Avec du recul, le passionné du ballon rond analyse: «Ce sport m'a toujours rendu heureux mais les sacrifices liés à sa pratique m'ont aussi fait du tort, je ne m'en rendais pas compte à l'époque. Lorsque j'ai pu pleinement profiter de la vie d'étudiant en faisant des soirées, en ayant une copine ou en suivant des cours intéressants, je ne me suis pas forcé et j'ai relégué le football au second plan», confie-t-il. L'année suivante, le jeune homme a repris le football dans la petite ville où il a grandi et où vivent encore ses parents, mais à un rythme et à un niveau bien moins élevé. L'occasion pour lui de renouer avec son milieu.

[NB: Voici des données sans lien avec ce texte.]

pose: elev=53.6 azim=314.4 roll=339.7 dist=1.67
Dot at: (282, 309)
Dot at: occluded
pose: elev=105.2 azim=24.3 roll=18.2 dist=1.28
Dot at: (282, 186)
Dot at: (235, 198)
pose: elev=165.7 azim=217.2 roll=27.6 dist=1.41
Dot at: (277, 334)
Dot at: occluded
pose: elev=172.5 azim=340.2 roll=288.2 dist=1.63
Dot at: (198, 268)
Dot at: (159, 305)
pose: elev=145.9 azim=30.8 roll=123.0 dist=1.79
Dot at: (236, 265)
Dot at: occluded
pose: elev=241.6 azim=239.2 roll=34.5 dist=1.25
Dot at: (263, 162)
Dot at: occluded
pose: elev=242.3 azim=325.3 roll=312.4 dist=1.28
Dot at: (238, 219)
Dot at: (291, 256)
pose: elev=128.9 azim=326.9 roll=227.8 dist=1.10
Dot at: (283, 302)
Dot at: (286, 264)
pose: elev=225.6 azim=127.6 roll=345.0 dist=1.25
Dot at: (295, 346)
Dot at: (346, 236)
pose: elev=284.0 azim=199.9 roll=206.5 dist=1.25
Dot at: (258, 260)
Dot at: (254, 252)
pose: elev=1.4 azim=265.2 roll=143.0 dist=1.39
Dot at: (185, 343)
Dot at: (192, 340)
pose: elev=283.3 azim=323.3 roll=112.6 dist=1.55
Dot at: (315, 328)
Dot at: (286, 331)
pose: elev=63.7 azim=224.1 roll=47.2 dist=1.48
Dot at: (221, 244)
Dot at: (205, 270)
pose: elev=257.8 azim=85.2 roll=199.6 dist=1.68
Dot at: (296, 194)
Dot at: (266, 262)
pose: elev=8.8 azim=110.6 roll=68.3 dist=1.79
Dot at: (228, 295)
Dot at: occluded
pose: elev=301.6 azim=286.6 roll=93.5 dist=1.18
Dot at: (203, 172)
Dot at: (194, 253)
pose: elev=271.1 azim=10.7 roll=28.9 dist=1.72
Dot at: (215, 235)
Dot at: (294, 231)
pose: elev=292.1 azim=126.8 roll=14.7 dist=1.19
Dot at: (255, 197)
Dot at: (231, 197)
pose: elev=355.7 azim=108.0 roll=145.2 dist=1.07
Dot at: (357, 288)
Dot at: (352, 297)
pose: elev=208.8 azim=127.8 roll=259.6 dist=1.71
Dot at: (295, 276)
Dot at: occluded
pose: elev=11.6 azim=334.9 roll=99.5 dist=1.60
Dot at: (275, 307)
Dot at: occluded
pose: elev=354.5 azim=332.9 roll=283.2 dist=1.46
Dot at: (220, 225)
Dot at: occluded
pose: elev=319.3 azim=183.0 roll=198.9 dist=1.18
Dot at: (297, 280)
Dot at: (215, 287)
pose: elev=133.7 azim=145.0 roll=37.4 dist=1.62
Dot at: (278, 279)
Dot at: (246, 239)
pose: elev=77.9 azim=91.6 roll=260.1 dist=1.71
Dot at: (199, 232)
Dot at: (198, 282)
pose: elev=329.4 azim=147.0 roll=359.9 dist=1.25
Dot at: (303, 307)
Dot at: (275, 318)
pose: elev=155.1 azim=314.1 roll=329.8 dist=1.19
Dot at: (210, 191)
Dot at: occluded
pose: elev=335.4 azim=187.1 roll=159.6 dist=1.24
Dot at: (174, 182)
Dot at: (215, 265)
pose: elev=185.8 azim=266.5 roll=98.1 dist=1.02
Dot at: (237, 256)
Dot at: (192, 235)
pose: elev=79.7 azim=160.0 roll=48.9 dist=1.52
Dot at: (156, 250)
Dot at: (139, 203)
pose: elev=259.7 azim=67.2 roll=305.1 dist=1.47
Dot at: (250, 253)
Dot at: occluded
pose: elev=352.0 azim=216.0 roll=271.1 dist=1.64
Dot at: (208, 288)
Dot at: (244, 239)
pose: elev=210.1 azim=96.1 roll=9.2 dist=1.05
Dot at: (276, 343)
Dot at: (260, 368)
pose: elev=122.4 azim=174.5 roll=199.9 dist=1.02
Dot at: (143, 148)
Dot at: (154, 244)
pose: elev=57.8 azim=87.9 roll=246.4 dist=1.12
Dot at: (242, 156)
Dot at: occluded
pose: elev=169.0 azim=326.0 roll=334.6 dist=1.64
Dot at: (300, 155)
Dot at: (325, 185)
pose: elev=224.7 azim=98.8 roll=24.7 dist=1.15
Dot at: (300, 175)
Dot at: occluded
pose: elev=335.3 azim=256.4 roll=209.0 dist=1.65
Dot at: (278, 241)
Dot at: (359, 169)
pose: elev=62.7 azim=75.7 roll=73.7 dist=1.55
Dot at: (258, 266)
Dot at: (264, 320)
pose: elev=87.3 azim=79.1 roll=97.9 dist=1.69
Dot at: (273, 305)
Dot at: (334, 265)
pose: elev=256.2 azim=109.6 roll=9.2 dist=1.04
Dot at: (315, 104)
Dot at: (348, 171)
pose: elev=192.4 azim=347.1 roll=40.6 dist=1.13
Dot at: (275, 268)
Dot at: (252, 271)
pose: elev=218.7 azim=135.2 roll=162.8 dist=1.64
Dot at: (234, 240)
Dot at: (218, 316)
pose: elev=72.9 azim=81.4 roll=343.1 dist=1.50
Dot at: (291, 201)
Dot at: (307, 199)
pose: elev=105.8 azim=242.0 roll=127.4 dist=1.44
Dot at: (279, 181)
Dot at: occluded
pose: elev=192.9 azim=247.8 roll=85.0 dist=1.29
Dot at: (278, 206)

«À la fac, j'ai côtoyé des gens élevés socialement et culturellement. Cela m'a beaucoup apporté mais je m'en suis vite lassé. Via le foot, je retrouve mes amis qui viennent de la ruralité, certains sont agriculteurs. Ils me remettent les pieds sur terre et m'apportent beaucoup d'un point de vue personnel, abonde celui qui est désormais journaliste. Les deux mondes sociaux que je côtoie forment un équilibre qui fait du bien à ma vie.»